Vor 56 Minuten, SeppCx schrieb:

das der Karl-Theodor da von der Seitenlinie als Retter der CSU wie ein Schachtelteufelchen aus der Dose hüpft.

vielleicht haben wir ja Glück und der Deckel geht nicht auf ...............

2 Stunden her, phantomas schrieb:

Probleme müssen gelöst, nicht verschoben werden.

Das ist doch eine super Einsicht. Warum schert sich die Atomindustrie dann einen Dreck um ihren Dreck? Und warum machst du dich auch noch lustig über die Versuche, die Probleme in der Asse anzugehen?

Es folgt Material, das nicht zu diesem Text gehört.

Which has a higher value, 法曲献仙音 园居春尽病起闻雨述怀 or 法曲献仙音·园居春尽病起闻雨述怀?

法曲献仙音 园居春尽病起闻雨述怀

1 Stunde her, phantomas schrieb:

... aus dekarbonisierten Quellen

Dein und der Atomlobby üblicher Trick die Atomkraft als saubere Energie zu präsentieren weil sie wenig Karbon ausstösst. Der eigene hochtoxische Dreck wird stets und geflissentlich unter den Tisch gekehrt. Atomkraft ist eine dreckige Kraft.